#### Exercise materials ####
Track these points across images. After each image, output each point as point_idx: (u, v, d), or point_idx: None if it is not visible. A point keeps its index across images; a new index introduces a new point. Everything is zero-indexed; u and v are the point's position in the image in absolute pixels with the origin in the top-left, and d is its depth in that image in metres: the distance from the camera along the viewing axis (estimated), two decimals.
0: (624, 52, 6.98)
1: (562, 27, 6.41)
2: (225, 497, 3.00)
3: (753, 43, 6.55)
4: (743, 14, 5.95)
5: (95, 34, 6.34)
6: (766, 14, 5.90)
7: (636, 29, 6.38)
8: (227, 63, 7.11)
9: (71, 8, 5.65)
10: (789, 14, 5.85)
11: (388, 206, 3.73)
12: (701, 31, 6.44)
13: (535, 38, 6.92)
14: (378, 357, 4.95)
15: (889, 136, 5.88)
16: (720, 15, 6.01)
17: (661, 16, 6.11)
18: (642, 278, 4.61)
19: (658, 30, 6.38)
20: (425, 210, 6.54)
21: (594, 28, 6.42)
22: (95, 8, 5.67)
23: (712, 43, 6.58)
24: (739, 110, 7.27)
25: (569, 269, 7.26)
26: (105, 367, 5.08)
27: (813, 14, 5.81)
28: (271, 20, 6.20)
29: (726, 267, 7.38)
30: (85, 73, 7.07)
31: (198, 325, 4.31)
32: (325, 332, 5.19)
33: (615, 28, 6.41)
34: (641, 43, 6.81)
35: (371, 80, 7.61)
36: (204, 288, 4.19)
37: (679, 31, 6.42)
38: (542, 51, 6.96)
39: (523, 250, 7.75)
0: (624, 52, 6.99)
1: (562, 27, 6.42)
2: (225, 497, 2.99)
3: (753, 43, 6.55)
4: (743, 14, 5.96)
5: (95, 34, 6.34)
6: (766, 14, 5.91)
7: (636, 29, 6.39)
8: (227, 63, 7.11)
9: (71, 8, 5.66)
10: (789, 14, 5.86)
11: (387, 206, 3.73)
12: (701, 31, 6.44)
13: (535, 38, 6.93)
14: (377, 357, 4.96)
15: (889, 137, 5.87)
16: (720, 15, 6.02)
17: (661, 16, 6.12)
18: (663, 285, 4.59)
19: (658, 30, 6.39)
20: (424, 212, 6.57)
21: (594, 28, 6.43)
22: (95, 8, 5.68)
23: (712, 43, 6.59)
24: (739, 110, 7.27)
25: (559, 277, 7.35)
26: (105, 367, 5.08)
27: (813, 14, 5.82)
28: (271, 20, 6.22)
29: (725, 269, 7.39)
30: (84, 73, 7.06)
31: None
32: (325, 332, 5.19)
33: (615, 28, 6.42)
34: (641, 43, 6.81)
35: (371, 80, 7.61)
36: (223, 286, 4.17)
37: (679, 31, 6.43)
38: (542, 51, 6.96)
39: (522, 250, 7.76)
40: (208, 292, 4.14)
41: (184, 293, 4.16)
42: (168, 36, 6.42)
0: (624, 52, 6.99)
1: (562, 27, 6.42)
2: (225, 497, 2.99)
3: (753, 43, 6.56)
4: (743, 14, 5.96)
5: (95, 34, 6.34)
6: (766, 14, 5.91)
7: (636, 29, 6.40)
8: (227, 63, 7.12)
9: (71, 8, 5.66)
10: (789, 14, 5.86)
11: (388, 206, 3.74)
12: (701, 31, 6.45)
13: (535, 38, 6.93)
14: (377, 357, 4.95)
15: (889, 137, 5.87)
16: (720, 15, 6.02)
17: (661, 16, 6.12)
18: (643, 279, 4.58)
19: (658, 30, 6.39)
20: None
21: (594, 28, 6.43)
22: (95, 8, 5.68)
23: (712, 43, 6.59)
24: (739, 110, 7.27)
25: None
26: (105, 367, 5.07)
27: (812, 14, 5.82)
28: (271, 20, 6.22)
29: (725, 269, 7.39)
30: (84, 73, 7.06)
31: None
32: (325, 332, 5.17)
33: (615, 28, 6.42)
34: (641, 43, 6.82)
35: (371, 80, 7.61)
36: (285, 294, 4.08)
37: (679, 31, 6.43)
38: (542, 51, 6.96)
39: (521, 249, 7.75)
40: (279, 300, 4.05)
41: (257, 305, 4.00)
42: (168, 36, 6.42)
####
#### Exercise materials ####
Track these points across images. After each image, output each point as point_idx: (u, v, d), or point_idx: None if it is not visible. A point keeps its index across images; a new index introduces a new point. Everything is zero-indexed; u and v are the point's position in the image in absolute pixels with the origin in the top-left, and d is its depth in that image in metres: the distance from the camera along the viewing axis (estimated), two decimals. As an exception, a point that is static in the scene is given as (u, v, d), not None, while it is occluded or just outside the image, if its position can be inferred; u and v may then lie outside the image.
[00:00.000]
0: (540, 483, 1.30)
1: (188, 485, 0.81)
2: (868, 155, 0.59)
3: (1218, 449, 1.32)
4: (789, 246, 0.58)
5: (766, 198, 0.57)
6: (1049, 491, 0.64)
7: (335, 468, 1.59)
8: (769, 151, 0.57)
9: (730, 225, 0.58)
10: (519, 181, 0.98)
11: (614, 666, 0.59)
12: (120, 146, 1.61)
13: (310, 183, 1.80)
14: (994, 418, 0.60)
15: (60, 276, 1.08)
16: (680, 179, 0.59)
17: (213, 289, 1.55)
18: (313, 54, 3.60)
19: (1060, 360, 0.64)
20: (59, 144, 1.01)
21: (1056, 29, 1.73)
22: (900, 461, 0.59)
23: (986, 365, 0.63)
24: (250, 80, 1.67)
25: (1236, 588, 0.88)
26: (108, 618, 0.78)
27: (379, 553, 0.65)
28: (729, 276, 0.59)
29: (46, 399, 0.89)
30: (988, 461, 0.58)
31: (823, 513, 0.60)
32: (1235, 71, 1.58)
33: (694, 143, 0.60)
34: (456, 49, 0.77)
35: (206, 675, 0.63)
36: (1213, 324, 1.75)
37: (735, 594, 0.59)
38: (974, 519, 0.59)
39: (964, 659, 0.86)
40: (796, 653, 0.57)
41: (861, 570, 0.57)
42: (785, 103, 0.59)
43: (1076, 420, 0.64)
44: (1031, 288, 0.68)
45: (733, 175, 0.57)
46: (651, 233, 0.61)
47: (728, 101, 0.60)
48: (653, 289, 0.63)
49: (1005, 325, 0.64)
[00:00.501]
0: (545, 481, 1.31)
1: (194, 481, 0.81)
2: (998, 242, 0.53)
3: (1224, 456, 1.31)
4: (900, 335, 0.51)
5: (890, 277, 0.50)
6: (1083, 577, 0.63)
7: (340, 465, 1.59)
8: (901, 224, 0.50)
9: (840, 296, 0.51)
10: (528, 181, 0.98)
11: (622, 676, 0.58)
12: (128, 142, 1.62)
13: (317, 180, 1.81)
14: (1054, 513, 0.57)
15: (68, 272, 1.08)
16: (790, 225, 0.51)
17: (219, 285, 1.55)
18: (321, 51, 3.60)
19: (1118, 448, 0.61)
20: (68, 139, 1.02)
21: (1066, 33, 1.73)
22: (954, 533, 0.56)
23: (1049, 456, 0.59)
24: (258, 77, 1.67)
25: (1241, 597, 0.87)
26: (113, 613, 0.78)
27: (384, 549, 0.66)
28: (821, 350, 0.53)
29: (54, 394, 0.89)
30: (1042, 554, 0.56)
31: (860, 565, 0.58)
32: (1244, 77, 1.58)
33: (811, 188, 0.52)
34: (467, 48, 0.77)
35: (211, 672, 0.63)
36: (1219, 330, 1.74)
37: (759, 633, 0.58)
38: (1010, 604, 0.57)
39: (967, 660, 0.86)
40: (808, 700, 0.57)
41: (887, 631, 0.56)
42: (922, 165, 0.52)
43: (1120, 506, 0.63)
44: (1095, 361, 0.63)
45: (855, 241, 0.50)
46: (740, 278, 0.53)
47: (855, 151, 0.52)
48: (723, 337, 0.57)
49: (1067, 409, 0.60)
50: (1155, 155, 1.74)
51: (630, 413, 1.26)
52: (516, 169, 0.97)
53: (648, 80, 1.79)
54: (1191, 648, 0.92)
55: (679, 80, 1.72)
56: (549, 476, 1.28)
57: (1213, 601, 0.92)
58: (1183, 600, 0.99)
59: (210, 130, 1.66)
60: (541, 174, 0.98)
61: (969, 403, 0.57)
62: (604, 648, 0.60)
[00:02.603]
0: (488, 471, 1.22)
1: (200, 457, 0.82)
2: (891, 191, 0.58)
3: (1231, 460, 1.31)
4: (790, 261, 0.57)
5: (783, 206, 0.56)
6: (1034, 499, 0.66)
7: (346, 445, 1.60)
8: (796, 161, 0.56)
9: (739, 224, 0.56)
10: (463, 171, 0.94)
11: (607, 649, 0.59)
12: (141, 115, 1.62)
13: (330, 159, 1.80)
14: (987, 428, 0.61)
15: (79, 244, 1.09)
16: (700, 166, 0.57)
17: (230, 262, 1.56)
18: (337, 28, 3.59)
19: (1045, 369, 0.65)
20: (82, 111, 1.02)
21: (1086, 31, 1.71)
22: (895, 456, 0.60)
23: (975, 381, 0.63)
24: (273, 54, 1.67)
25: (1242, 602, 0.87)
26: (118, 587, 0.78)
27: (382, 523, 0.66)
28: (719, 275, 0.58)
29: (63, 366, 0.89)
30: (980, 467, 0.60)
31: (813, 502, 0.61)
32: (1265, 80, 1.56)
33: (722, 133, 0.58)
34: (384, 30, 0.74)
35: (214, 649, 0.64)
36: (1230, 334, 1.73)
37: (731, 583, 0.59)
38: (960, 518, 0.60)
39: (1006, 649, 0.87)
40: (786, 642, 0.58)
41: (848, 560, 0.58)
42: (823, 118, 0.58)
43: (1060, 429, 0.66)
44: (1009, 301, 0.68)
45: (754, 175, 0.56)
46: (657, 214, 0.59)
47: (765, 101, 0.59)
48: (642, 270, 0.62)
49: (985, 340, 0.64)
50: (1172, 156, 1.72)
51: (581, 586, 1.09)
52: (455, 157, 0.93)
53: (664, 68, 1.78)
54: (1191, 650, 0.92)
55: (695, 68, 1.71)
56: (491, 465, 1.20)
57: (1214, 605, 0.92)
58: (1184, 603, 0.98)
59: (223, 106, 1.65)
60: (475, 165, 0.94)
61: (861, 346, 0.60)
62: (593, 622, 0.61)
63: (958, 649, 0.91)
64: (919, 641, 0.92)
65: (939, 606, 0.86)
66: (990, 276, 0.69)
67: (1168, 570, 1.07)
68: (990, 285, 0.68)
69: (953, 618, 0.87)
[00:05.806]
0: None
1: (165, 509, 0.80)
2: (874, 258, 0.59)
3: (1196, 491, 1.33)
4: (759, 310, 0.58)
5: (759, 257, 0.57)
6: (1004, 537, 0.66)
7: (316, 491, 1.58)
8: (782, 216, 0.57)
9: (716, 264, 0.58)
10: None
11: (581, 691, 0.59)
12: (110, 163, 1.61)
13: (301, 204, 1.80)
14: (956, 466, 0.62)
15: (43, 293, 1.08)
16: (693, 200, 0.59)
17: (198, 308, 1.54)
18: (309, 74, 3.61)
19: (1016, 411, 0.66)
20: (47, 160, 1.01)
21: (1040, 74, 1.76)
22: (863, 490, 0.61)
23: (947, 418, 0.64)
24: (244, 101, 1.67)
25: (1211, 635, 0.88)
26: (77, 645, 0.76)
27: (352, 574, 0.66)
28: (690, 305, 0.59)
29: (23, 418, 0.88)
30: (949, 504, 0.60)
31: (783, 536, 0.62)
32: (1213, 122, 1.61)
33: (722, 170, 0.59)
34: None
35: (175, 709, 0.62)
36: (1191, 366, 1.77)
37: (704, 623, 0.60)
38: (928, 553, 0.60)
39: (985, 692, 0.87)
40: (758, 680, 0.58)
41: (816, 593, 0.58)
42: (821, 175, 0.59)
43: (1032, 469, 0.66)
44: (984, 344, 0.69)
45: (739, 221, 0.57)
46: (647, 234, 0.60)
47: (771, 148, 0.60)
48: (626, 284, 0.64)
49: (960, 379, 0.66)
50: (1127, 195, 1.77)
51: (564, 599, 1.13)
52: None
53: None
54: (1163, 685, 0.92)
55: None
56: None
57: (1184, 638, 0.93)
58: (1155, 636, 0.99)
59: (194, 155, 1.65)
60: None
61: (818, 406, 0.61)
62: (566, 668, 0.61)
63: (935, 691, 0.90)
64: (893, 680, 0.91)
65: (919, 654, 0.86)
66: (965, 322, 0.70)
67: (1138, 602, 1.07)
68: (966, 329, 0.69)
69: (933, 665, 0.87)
####
Starting at the line that contains "0: (540, 483, 1.30)" and stopping after the line that contains "12: (120, 146, 1.61)", write out every line exactly as it appears above, and no other line.

* [Answer space]
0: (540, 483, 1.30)
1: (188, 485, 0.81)
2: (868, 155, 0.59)
3: (1218, 449, 1.32)
4: (789, 246, 0.58)
5: (766, 198, 0.57)
6: (1049, 491, 0.64)
7: (335, 468, 1.59)
8: (769, 151, 0.57)
9: (730, 225, 0.58)
10: (519, 181, 0.98)
11: (614, 666, 0.59)
12: (120, 146, 1.61)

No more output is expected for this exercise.